Sekelompok pakar independen PBB mengimbau Pemerintah Indonesia agar melakukan beberapa perubahan pada RUU tersebut. Leonard Triyono mewawancarai Maina Kiai, pakar HAM dari Kenya yang ditunjuk PBB menjadi salah seorang Pelapor Khusus terkait RUU tersebut.
Setelah mengevaluasi RUU Organisasi Masyarakat (Ormas) di Indonesia sebagai tindak lanjut keluhan-keluhan dari berbagai kalangan di Indonesia, Maina Kiai, mengatakan pemerintah Indonesia hendaknya memastikan bahwa setiap pembatasan terhadap hak kebebasan berserikat, berekspresi, dan beragama dalam masyarakat demokratis tidak merusak prinsip-prinsip pluralisme, toleransi serta keterbukaan wawasan yang luas.
“Kami mengangkat isu itu untuk memastikan bahwa pemerintah dan rakyat Indonesia menyadari bahwa setiap undang-undang mengenai HAM harus memenuhi standar internasional yang telah diratifikasi oleh pemerintah Indonesia,” ujar Maina Kiai.
Sebagai contoh, Kiai menunjuk pada kemungkinan munculnya masalah dengan pasal dalam RUU itu yang menetapkan bahwa tujuan setiap ormas tidak boleh bertentangan dengan Pancasila – falsafah resmi Indonesia yang hanya mengakui kepercayaan kepada Tuhan Yang Maha Esa, dan bahwa setiap organisasi berkewajiban memelihara nilai-nilai agama.
Kiai menyatakan keprihatinan mengenai hak atas kebebasan beragama, seperti juga disampaikan oleh Pelapor PBB lainnya yang khusus mengamati pasal-pasal yang mengatur kebebasan beragama.

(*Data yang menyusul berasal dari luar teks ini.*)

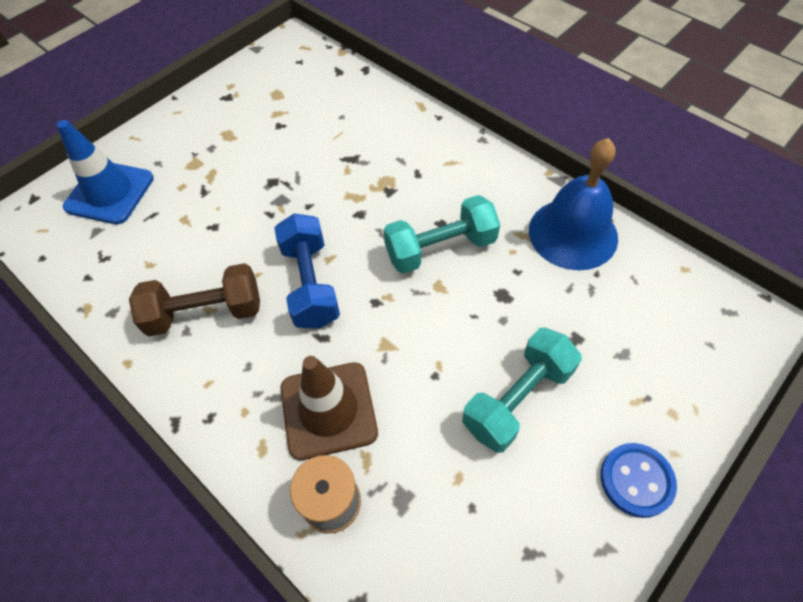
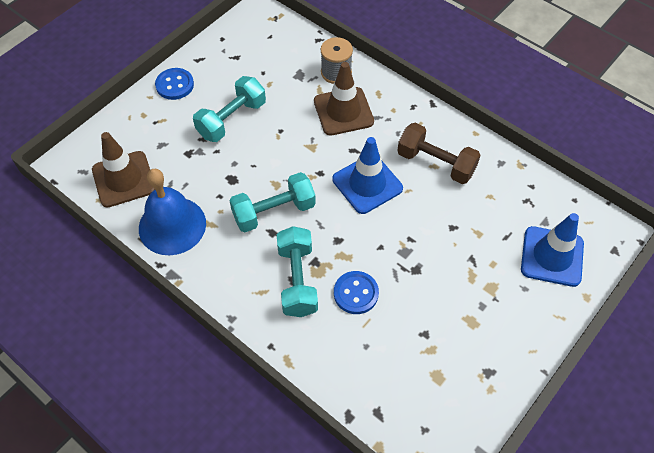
camera: 175 degrees right, 0 degrees up
(205, 313) = (436, 163): brown dumbbell -> brown dumbbell turned 45 degrees clockwise
(310, 284) = (367, 184): blue dumbbell -> blue traffic cone
(345, 159) = (356, 293): none -> blue button
(410, 172) = (297, 280): none -> turquoise dumbbell
(662, 298) = (124, 179): none -> brown traffic cone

Maina Kiai menambahkan, “Ini juga menjadi keprihatinan kolega saya, Pelapor Khusus bidang kebebasan beragama, yakni mengenai pasal yang menyatakan bahwa tujuan organisasi tidak boleh bertentangan dengan Pancasila. Dengan demikian ada pembatasan atas kebebasan agama dan kepercayaan, sebab orang punya hak untuk tidak percaya pada satu Tuhan saja. Mereka boleh ateis. Itu boleh-boleh saja.”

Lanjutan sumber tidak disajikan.